EXERCISE DIRECTIONS
Reproduce verbatim the lines below, from the first one through the line containing "contrast equalizer: y", both included. Omit the pictures from your answer.
>> Start DATASET CONTENT
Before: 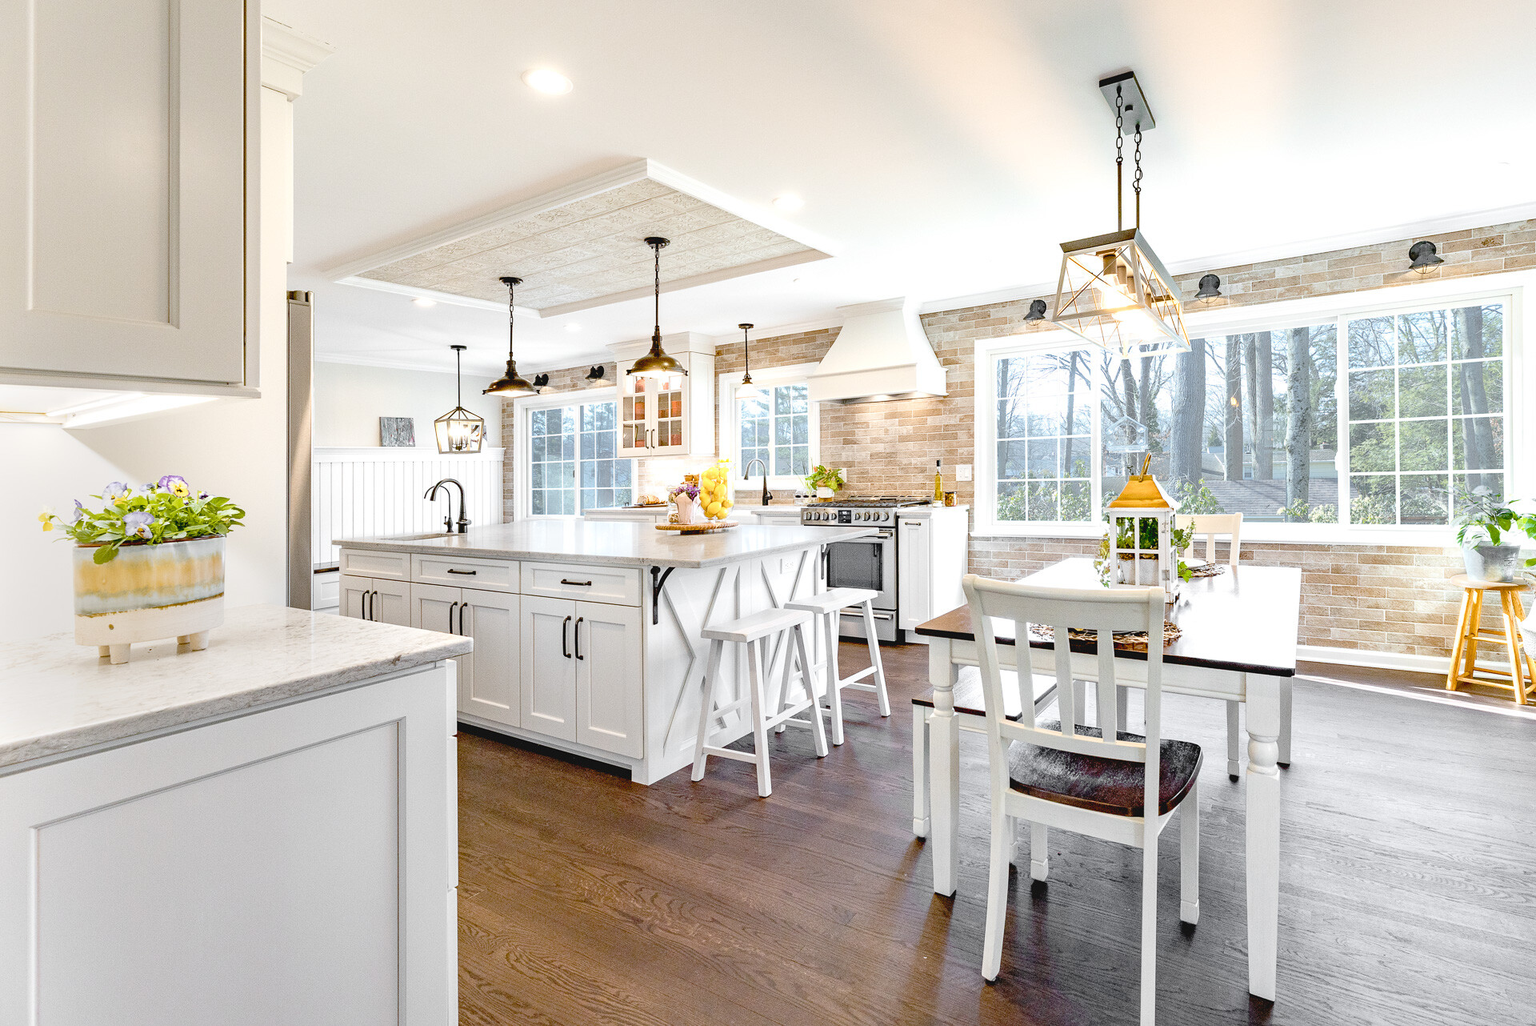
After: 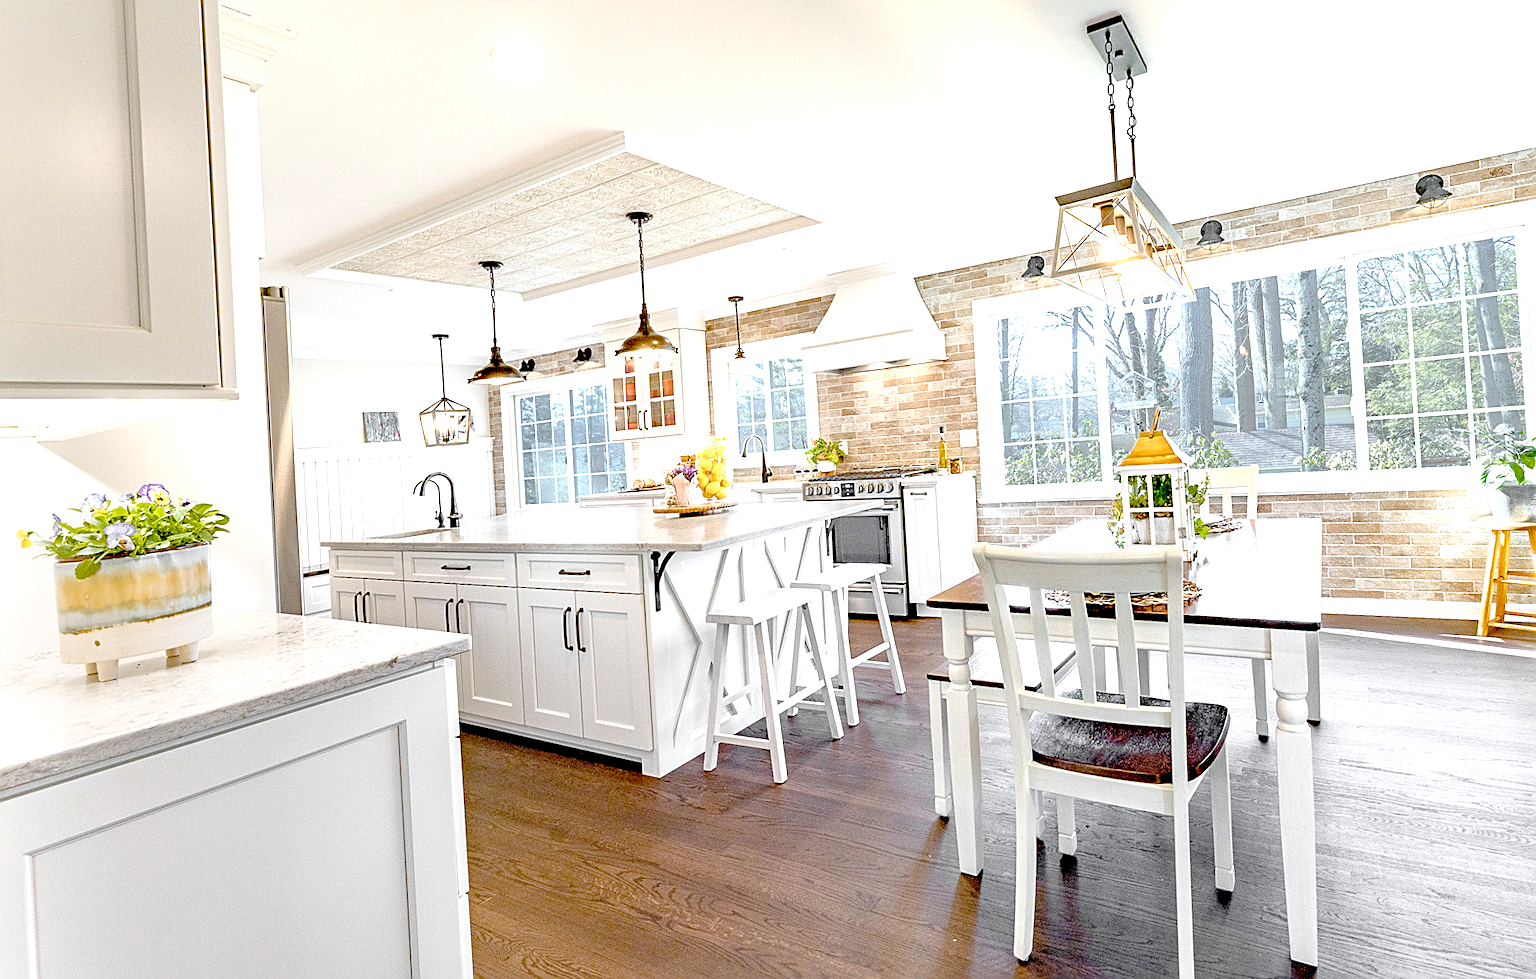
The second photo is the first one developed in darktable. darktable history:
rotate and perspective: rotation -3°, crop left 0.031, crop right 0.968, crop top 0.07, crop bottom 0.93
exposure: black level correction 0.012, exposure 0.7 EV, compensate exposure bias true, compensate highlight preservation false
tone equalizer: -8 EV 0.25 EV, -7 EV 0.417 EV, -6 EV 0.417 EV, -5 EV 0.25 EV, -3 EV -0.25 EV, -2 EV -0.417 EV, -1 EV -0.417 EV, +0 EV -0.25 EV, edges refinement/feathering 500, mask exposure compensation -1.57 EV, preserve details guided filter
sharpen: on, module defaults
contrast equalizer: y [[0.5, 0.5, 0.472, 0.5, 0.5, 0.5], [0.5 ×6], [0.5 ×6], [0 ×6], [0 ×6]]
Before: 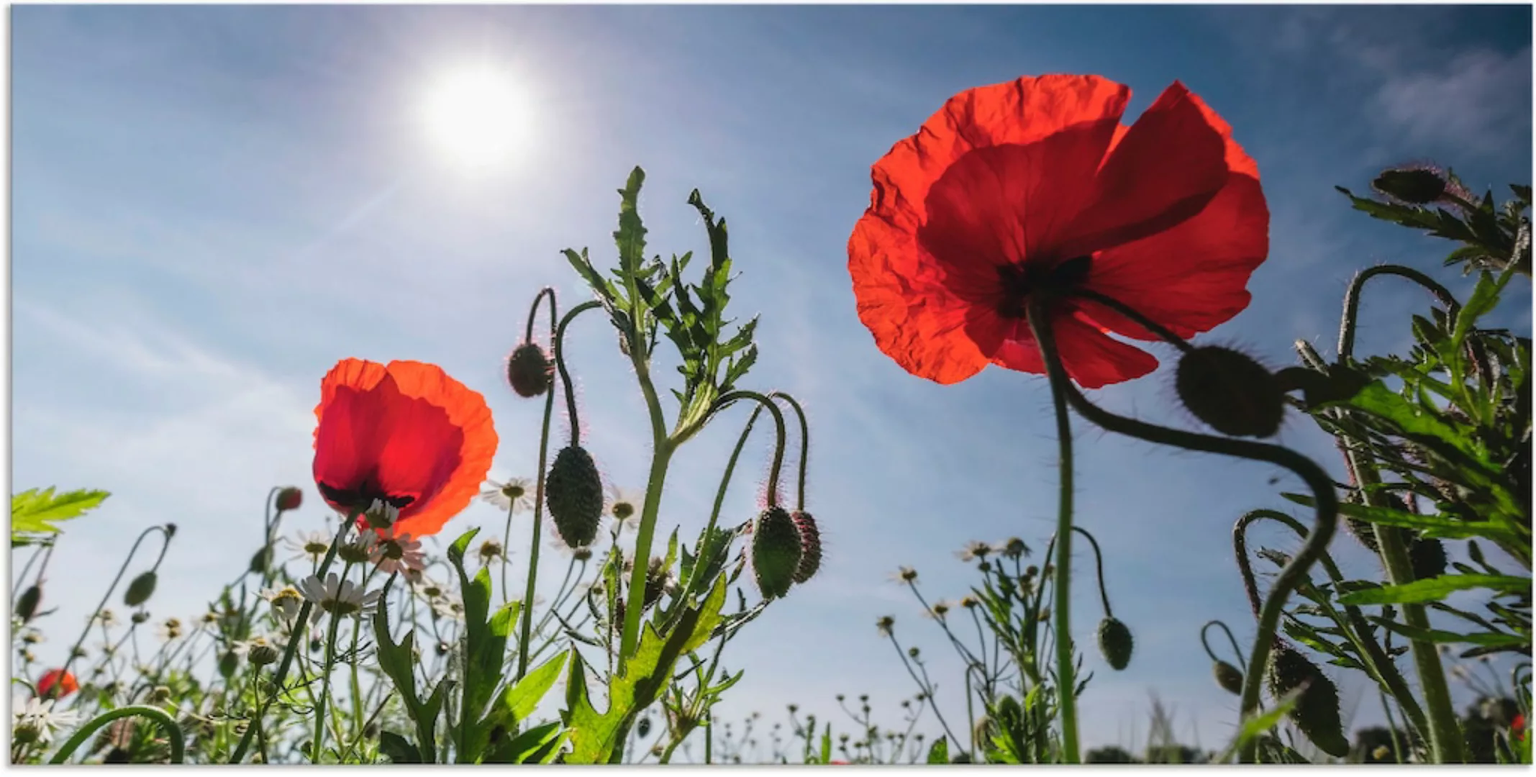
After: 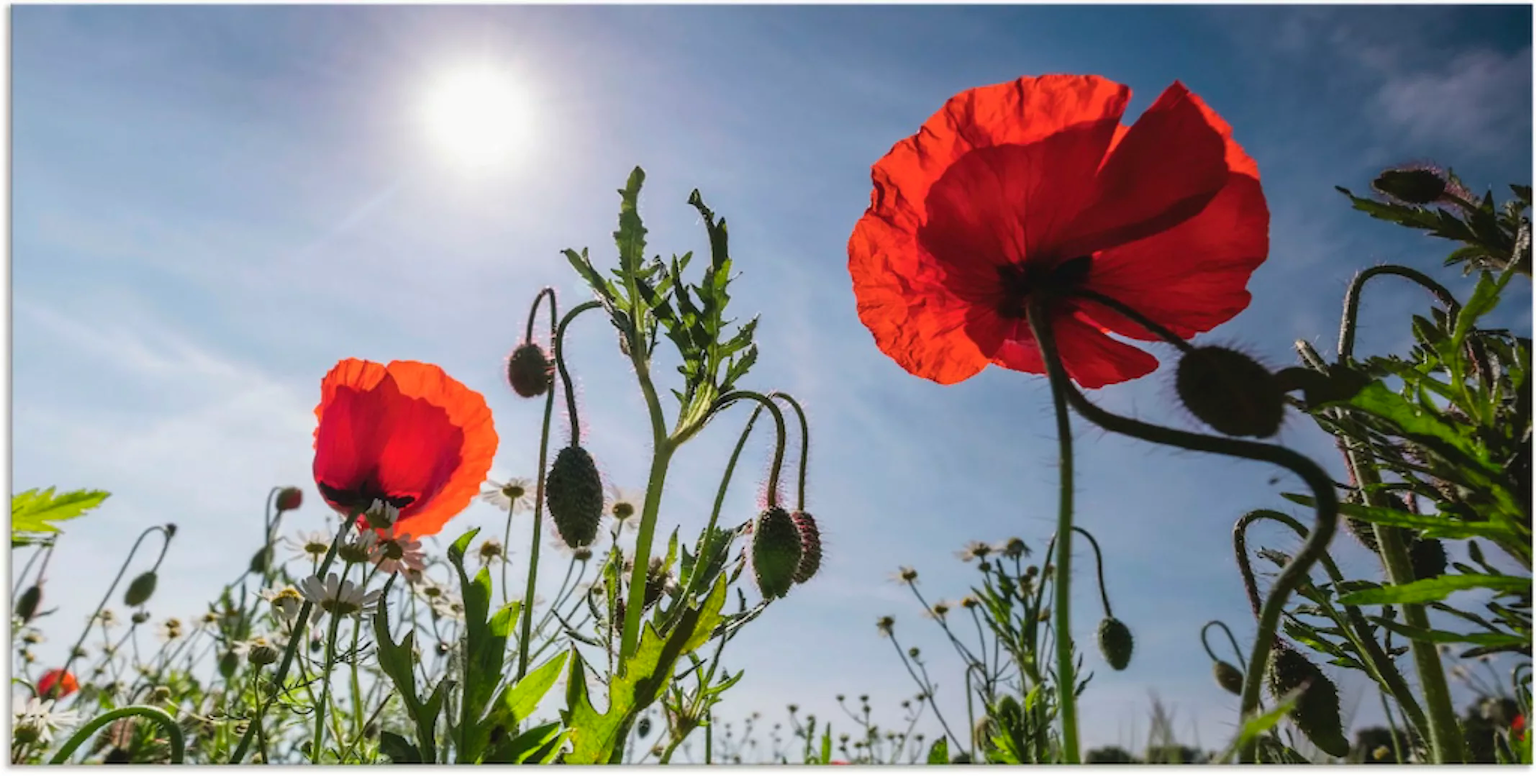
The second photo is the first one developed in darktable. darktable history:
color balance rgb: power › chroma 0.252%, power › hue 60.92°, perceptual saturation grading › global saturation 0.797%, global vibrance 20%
>> End DATASET CONTENT
CORRECT ANSWER
Before: 
After: 
The second photo is the first one developed in darktable. darktable history:
rotate and perspective: rotation -3°, crop left 0.031, crop right 0.968, crop top 0.07, crop bottom 0.93
exposure: black level correction 0.012, exposure 0.7 EV, compensate exposure bias true, compensate highlight preservation false
tone equalizer: -8 EV 0.25 EV, -7 EV 0.417 EV, -6 EV 0.417 EV, -5 EV 0.25 EV, -3 EV -0.25 EV, -2 EV -0.417 EV, -1 EV -0.417 EV, +0 EV -0.25 EV, edges refinement/feathering 500, mask exposure compensation -1.57 EV, preserve details guided filter
sharpen: on, module defaults
contrast equalizer: y [[0.5, 0.5, 0.472, 0.5, 0.5, 0.5], [0.5 ×6], [0.5 ×6], [0 ×6], [0 ×6]]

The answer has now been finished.